Jodie Whittaker as Doctor Who.

Jodie Whittaker as Doctor Who. Amit Roy

Real sacrifices

Mahatma Gandhi would be pleased that this year, khadi poppies, which are a deeper shade of red than the normal ones, are being distributed through mosques, temples and gurdwaras to mark the centenary of the end of the First World War and remember the 1.5 million Indian soldiers, many of whom sacrificed their lives for Britain’s future. The man who came up with the idea of the khadi poppy is Lord Jitesh Gadhia, an Indian-origin Tory peer, who says: “The khadi poppy is a hugely symbolic and highly appropriate gesture to recognise the outsized contribution of Indian soldiers during World War One... British Asians should be proud of the role which their forebears played in shaping the destiny of the world.”

The London-based historian, Kusoom Vadgama, is among those who argue that without the Indian army, Britain would have lost the war. Kusoom, whose father, Maganlal Premji Vadgama, served as an auxiliary in Kenya, complained to the Evening Standard: “At the Festival of Remembrance at the Royal Albert Hall every November, the Indian and Empire soldiers are never mentioned. Watching the annual television programmes, one could be forgiven for thinking that Britain won both the world wars singlehanded. Surely this is a case of great injustice done to the very people who saved Britain.”

She regrets that Indian soldiers are now being split according to their religion, asserting: “They did not fight as Muslims or Sikhs or Hindus — they fought as Indian soldiers.” For example, Khudadad Khan is now projected as the “first Muslim to win a Victoria Cross”. However, the Daily Mirror of January 26, 1915, ran the story under the headline: “The First Indian to Win the Victoria Cross.”

That said, the Royal British Legion has endorsed the use of the khadi poppy, which was worn by the rival captains, Virat Kohli and Joe Root, during the India-England Test match at the Oval in September. The Legion says that at the Royal Albert Hall ceremony on November 10, “Indian soldiers will be remembered in a muster/gathering featuring all the flags of the Commonwealth in a moment in the Festival”.

A door closes, another opens

The Nobel laureate, Amartya Sen, will be dismayed to hear that Calcutta Street, the Bengali restaurant run by Srimoyee Chakraborty, where he relished the “shukto, laal saag, macher paturi and mishti doi”, has now “closed permanently”. It was good to know there was, at least, one restaurant offering Bengali cuisine among Britain’s 8,000-10,000 curry houses, although over half are run by people of Bangladeshi descent.
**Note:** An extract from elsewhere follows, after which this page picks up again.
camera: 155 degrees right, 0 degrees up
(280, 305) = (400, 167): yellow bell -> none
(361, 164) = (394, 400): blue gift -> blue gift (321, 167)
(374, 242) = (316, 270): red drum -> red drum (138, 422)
However, having recently won The Great British Bake Off, this is an opportunity for the Calcutta boy and 30-year-old research scientist from Rotherham, Rahul Mandal — assisted, of course, by his mother — to launch a line in Bengali food. Rahul has proved himself a dab hand at baking, but the market for cakes and pastries is crowded, whereas, as far as I know, you cannot get luchi, alur dom, begun bhaja and the like for love or money.

Packed with flavour

My life in London is generally uneventful apart from occasional forays to Waitrose, a relatively expensive supermarket chain which has just started advertising an intriguing new product — “beautifully simple Gujarati sweet potato curry”. I did once try a culinary experiment by putting sweet potato — apparently a healthier option than normal potato — into chicken curry, but it just disintegrated.
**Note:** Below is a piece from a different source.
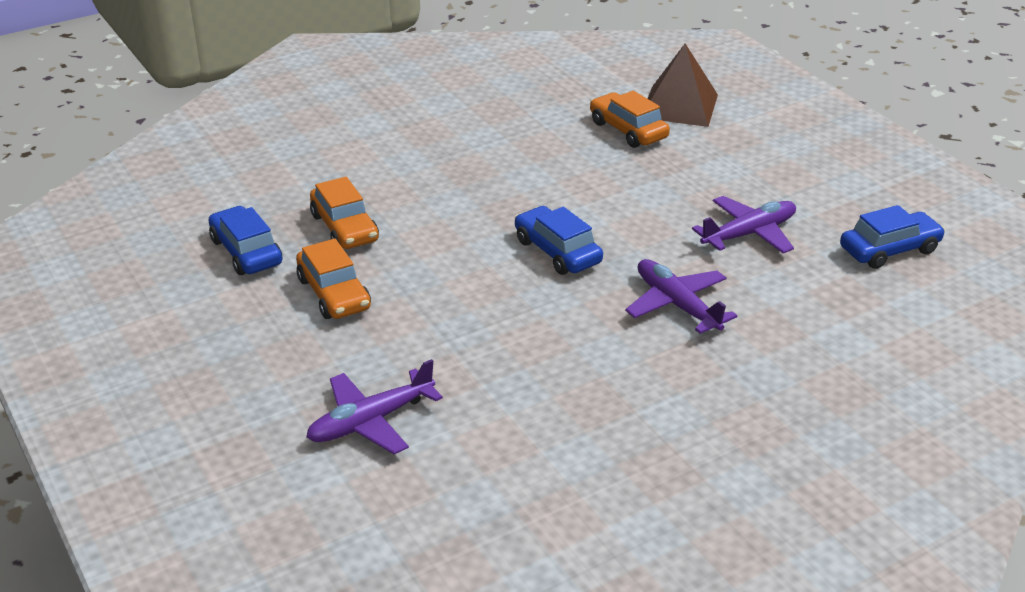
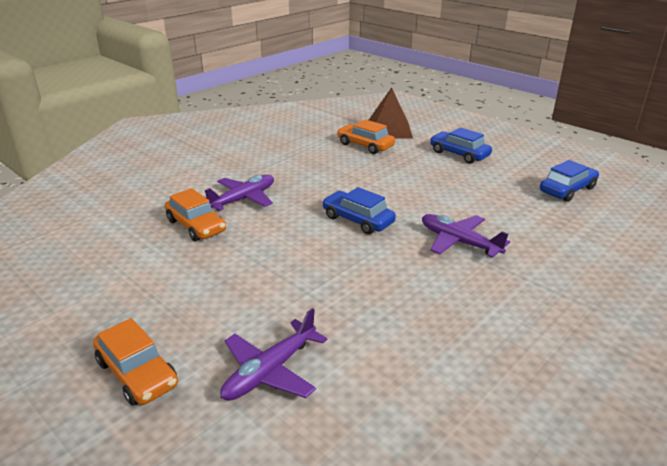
camera: 15 degrees left, 5 degrees down
(246, 252) = (122, 253): blue car -> blue car (459, 154)
(334, 294) = (203, 273): orange car -> orange car (137, 373)
(749, 234) = (476, 192): purple plane -> purple plane (243, 199)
A spokesman for the supermarket chain tells me: “The Gujarati Sweet Potato Curry recipe was designed to create a simple mid-week meal that was packed full of lovely flavours, and we are keen to explore opportunities to add more regional recipes and flavours in the future.” Maybe Waitrose should recruit Rahul Mandal in the capacity of a consultant.

Footnote

Those who have seen Back to the Future (1985) will be familiar with the idea of going back to the past in a time machine to fix what is yet to happen. In the third episode of the current season of Doctor Who, Tardis pitched its occupants into Alabama in 1955, where Rosa Parks, a black woman, wouldn’t budge from a whites-only bus seat. The episode, “Demons of the Punjab”, takes Doctor Who, played by the brilliant Jodie Whittaker, to India during Partition. Can she forestall the impending holocaust?